Right eye examination showing hypopyon, corneal ulcer measuring 5.5 x 4 mm with irregular margins.

FIGURE 2

Right eye examination under slit lamp with fluorescein dye highlighting the corneal ulcer.

FIGURE 3

Woolly mould with reddish brown pigmentation after culture of corneal scraping on Sabouraud dextrose agar at room temperature for 48 hours.

FIGURE 4

Cylindrocarpon lichenicola chlamydospores, conidiophores and conidia stained with lactophenol phenol cotton blue (x400 magnification).

Management and outcome

This patient was started on hourly topical natamycin (5%), ciprofloxacin (0.3%), two-hourly instillation of tobramycin (0.3%) and atropine (1%) twice daily.

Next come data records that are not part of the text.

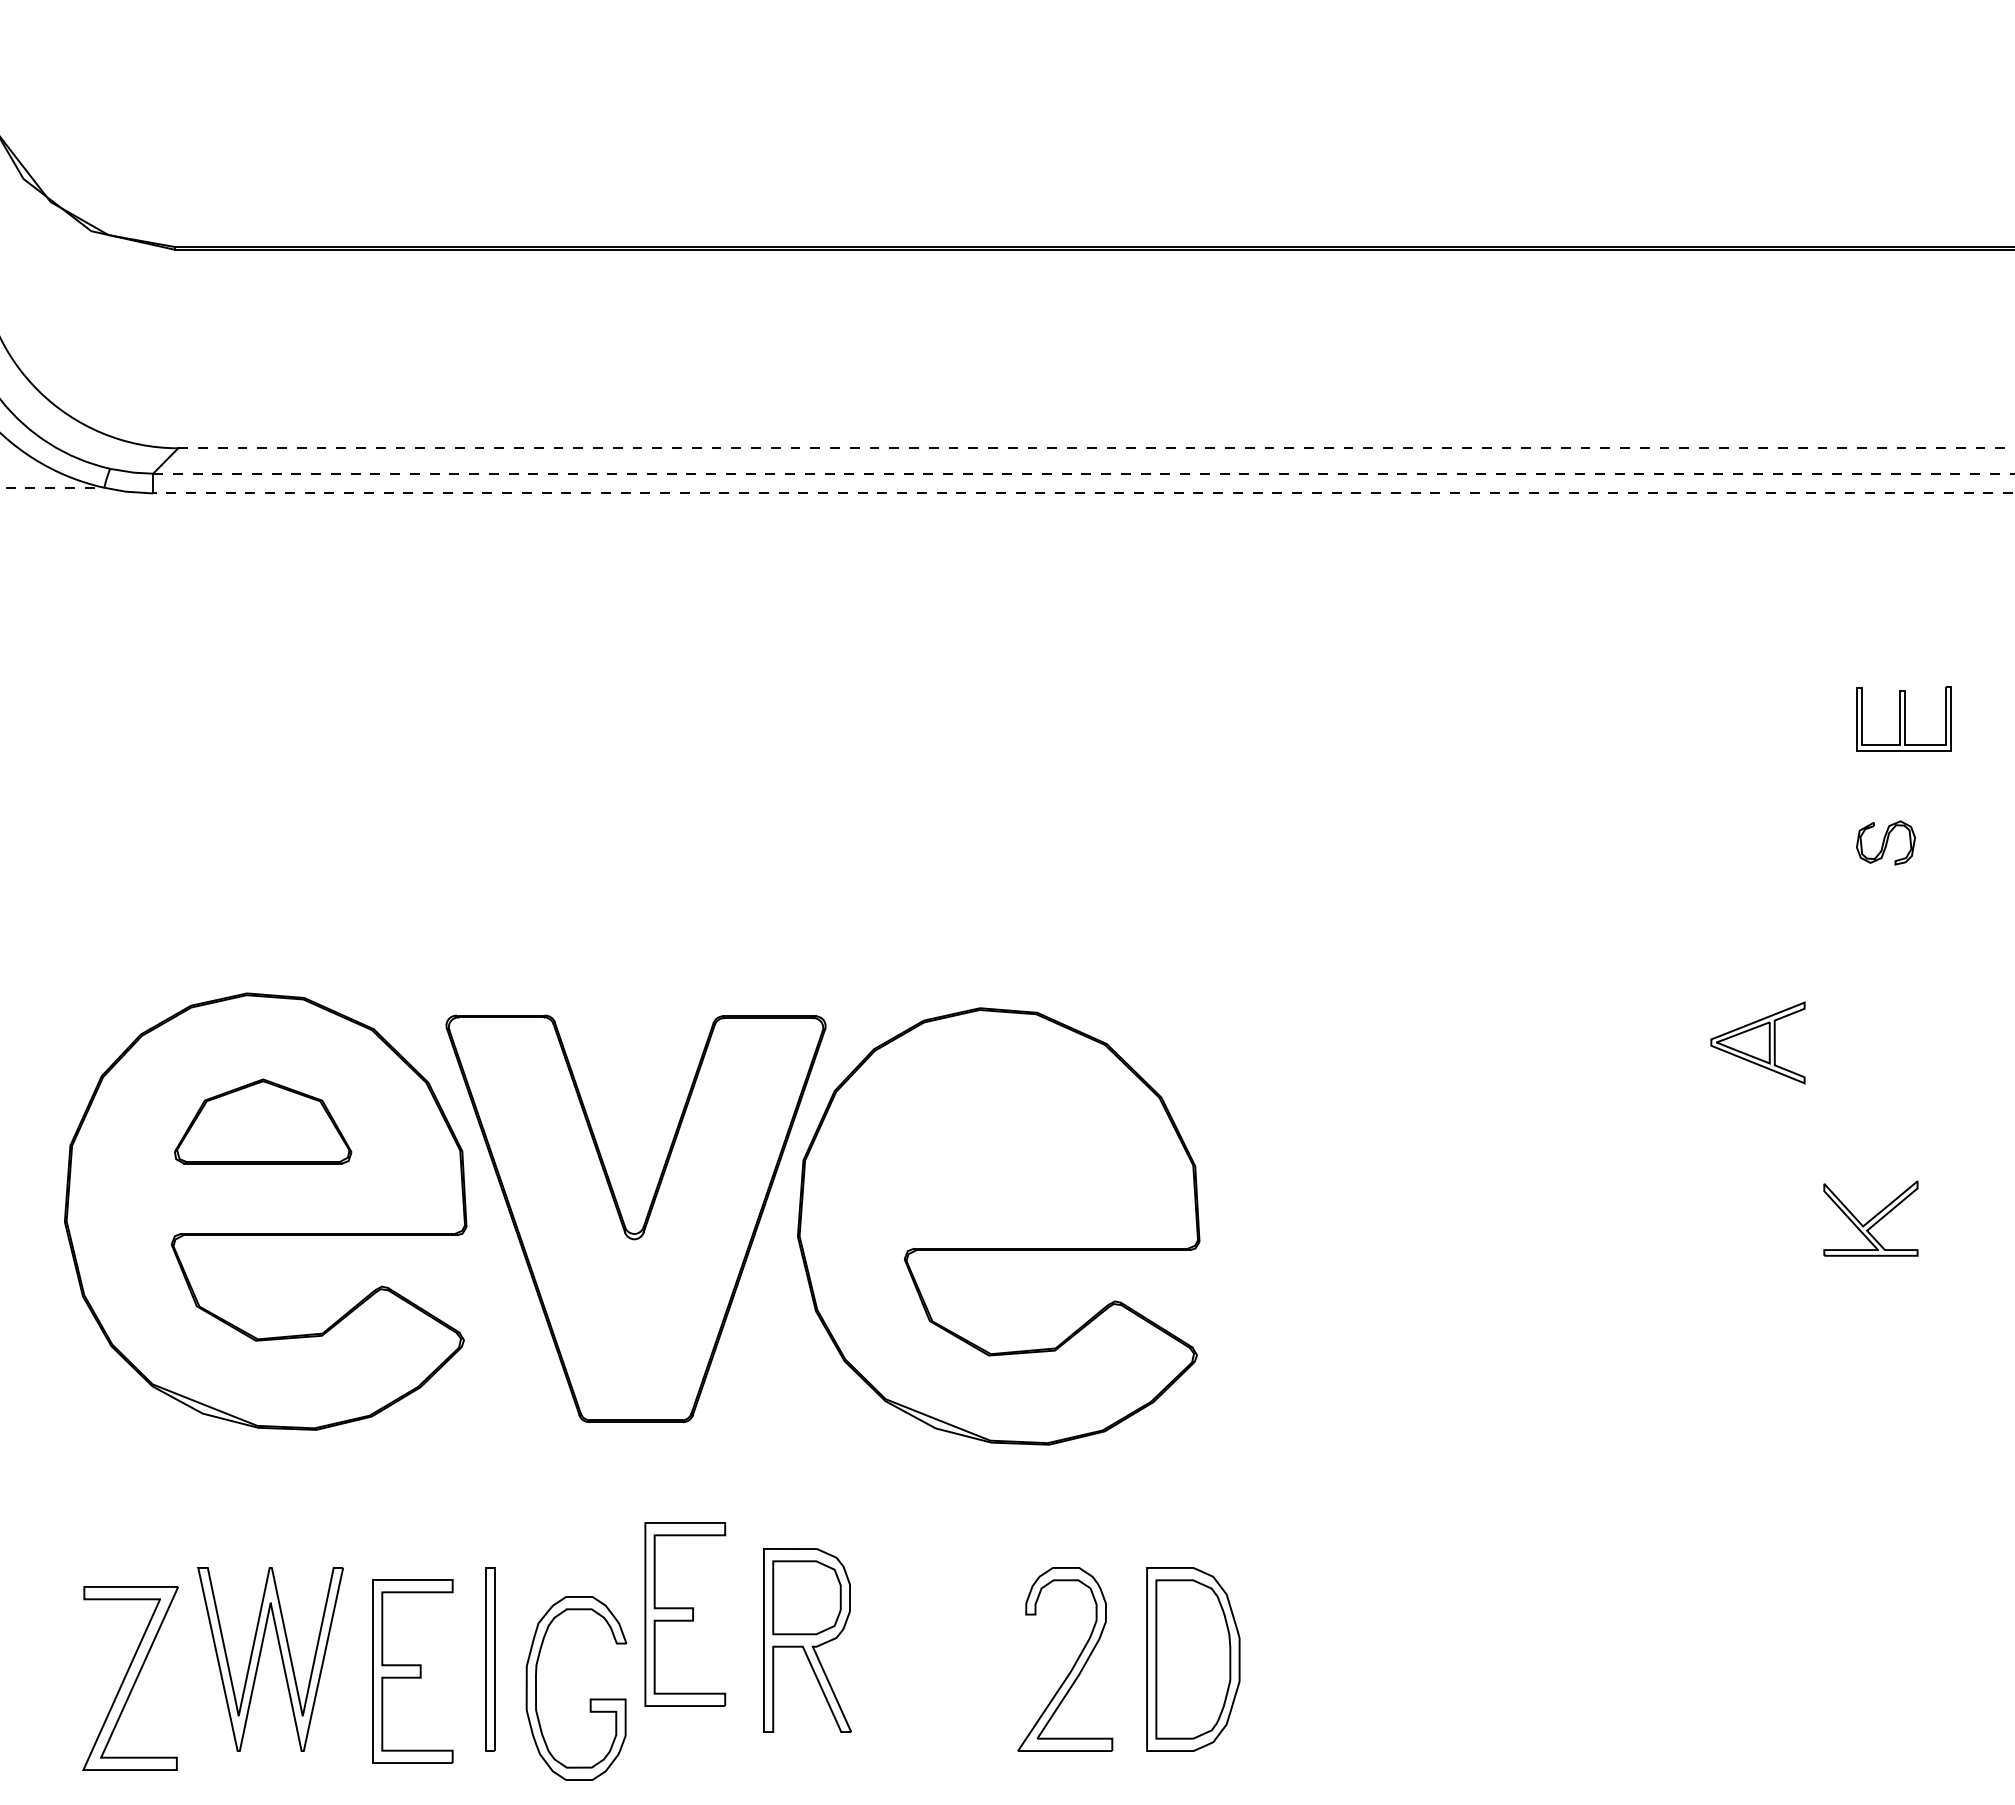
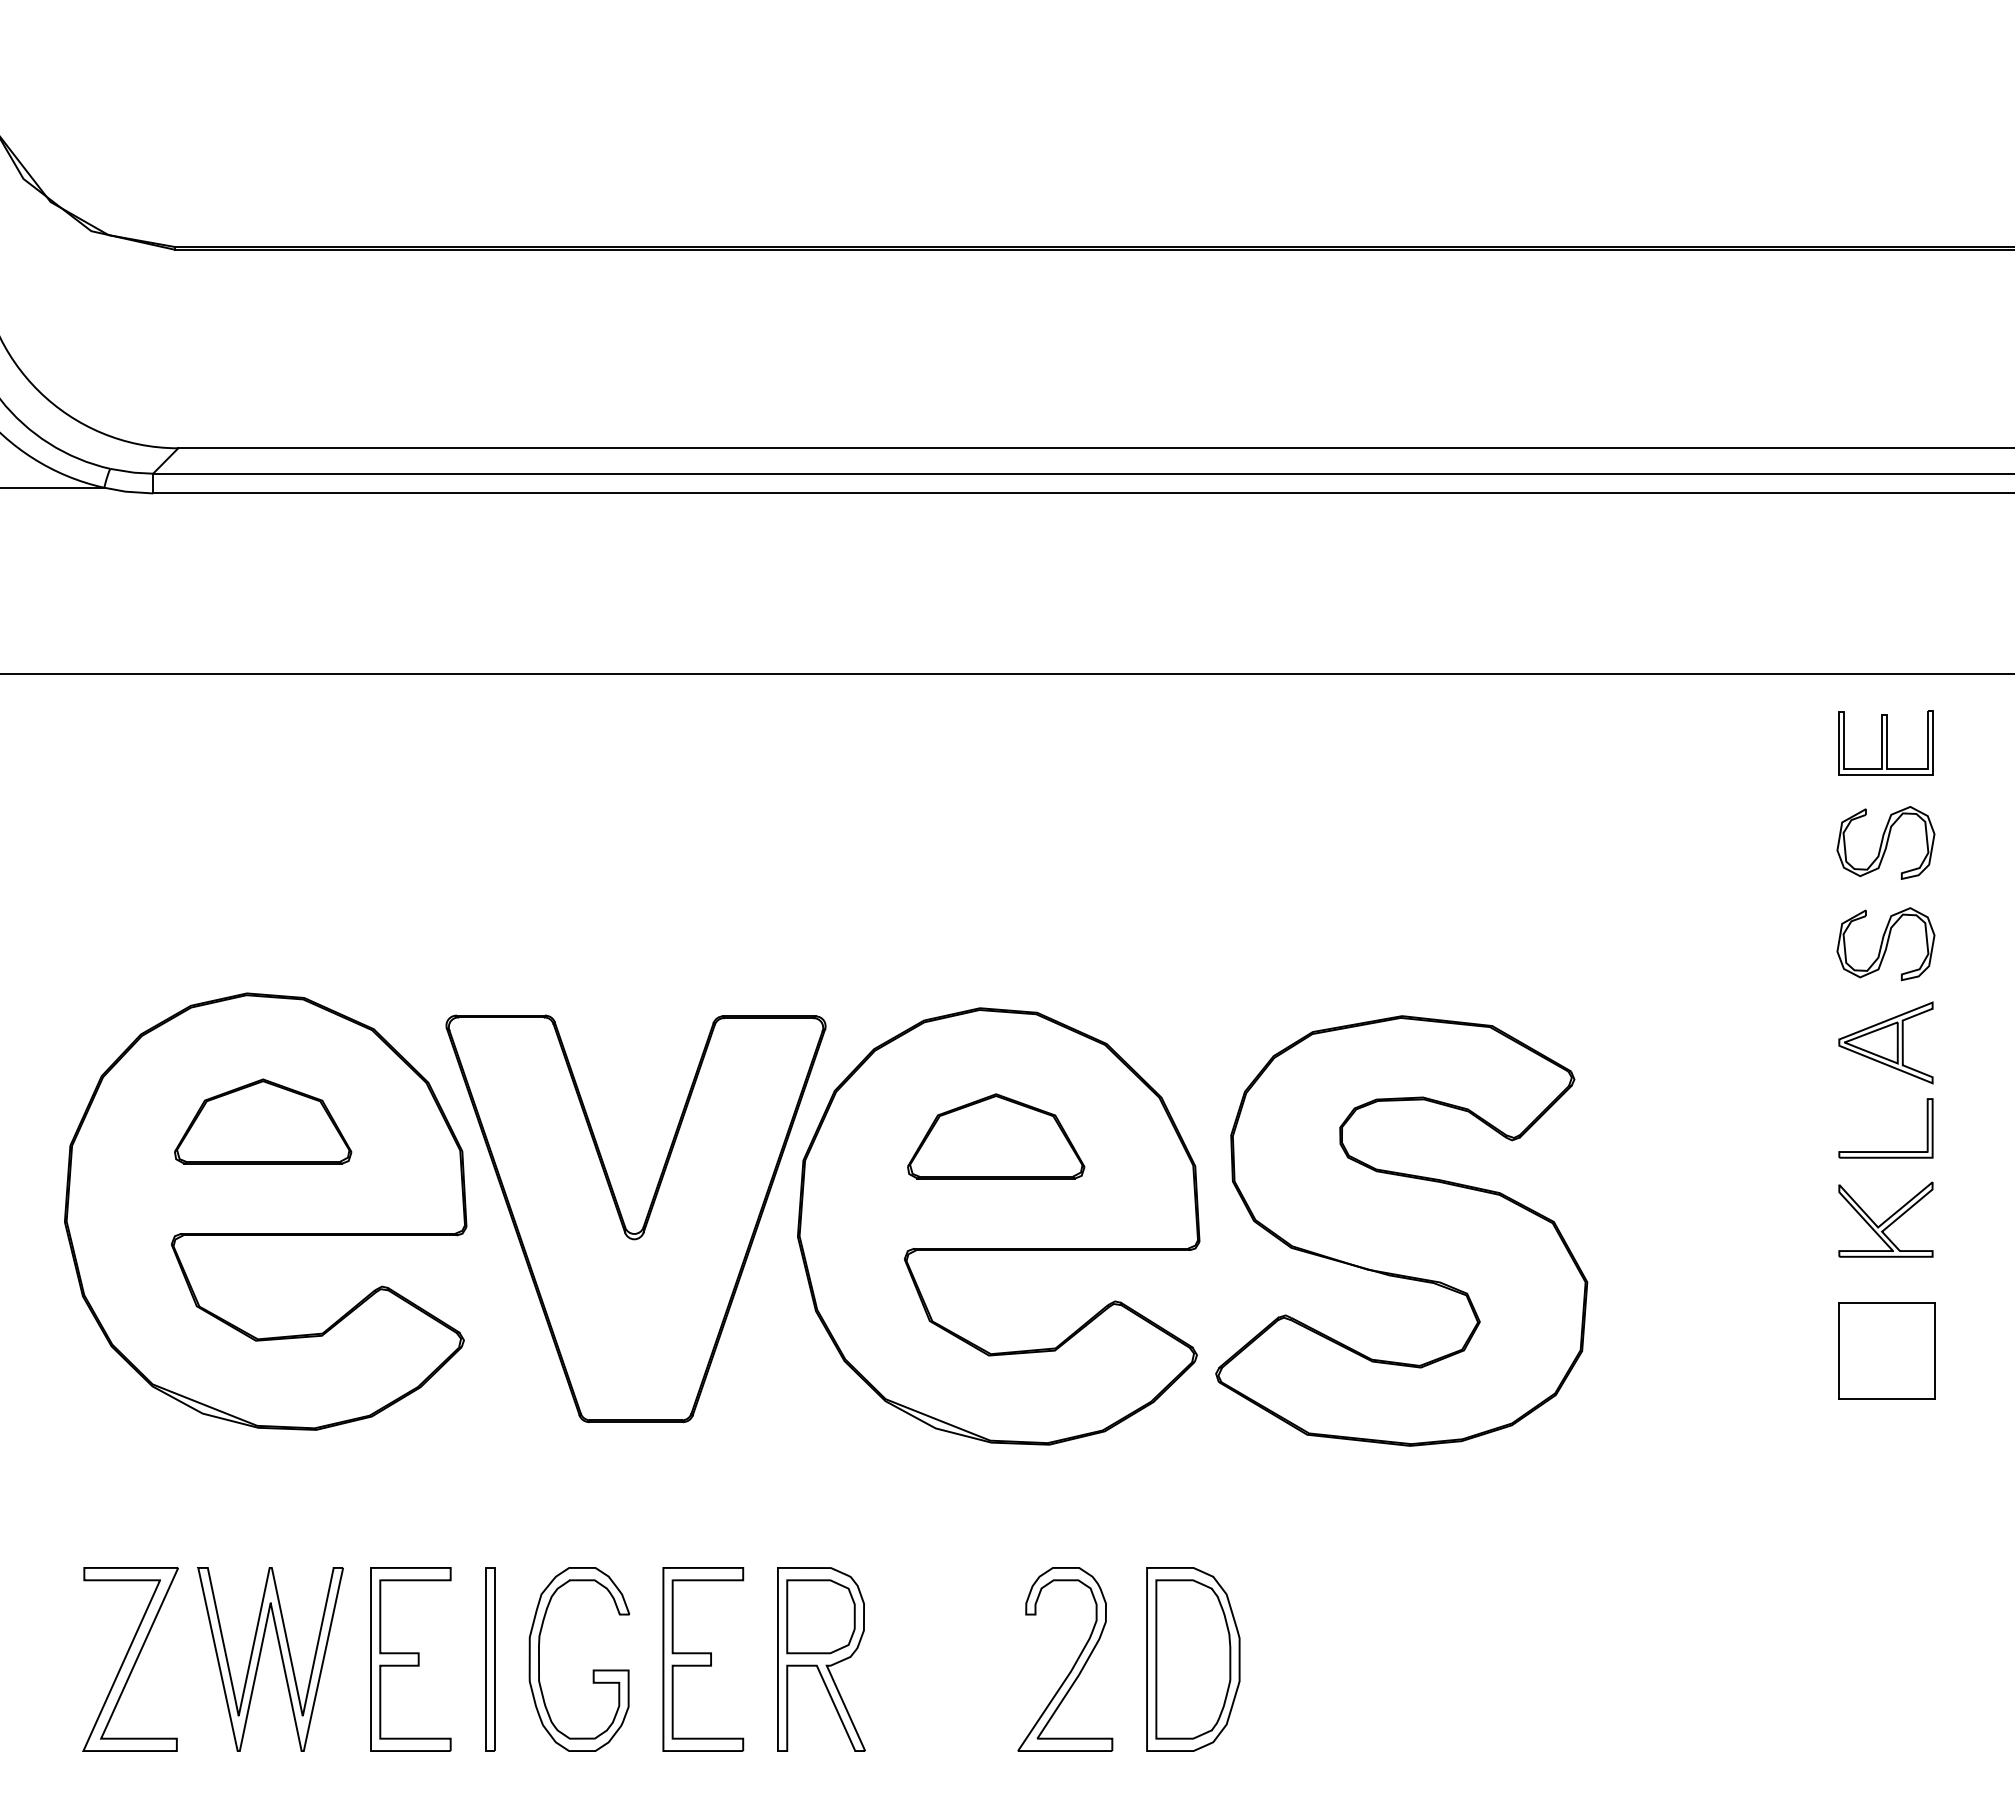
line at (1097, 448): dashed -> solid
line at (1084, 473): dashed -> solid
line at (52, 487): dashed -> solid
line at (1084, 493): dashed -> solid
line at (1006, 673): none -> present
part at (1903, 718) position: (1903, 718) -> (1885, 742)
part at (1885, 842) size: 60x46 px -> 100x74 px
part at (1885, 944): none -> present
part at (1757, 1042) position: (1757, 1042) -> (1885, 1042)
part at (996, 1136): none -> present
part at (1885, 1151): none -> present
part at (1870, 1218) position: (1870, 1218) -> (1885, 1219)
part at (1401, 1230): none -> present
part at (1886, 1350): none -> present
part at (685, 1614) position: (685, 1614) -> (703, 1659)
part at (807, 1640) position: (807, 1640) -> (821, 1659)
part at (412, 1671) position: (412, 1671) -> (410, 1659)
part at (130, 1678) position: (130, 1678) -> (130, 1659)
part at (589, 1698) position: (589, 1698) -> (592, 1669)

He was also placed on oral fluconazole (200 mg) daily, 250 mg of acetazolamide daily and oral analgesics, all for three months following the isolation of the fungus. Despite the duration of use of the medication, the patient’s vision did not improve, as the visual acuity remained hand movement in the right eye (unaided and aided) and healed with a corneal scar.

Discussion

Keratomycosis caused by C. lichenicola is rare in humans and challenging to manage. Although voriconazole has been used with success in some reports in managing C. lichenicola,[8] its accessibility in our setting is limited. Generally, there is lack of access to some specific antimicrobial agents needed for possible successful treatment of infections (such as this) in low- and middle-income countries such as Nigeria.[9] Although the circumstance following the occurrence of the fungus in this patient could not be fully ascertained, farming has been associated with keratomycosis.[2]

Prompt diagnosis with early institution of medication for keratomycosis caused by C. lichenicola is therefore needed to avert debilitating effects on the eye, such as were seen in this patient, or visual loss as reported in literature.[3] Moreover, appropriate access to effective antimicrobials, in this circumstance voriconazole, in low- and middle-income countries is essential while restricting inappropriate use (which drives antimicrobial resistance).

Although keratomycosis caused by C. lichenicola has been reported in different parts of the world,[4,8,10] this appears to be the first report of such in published literature from sub-Saharan Africa.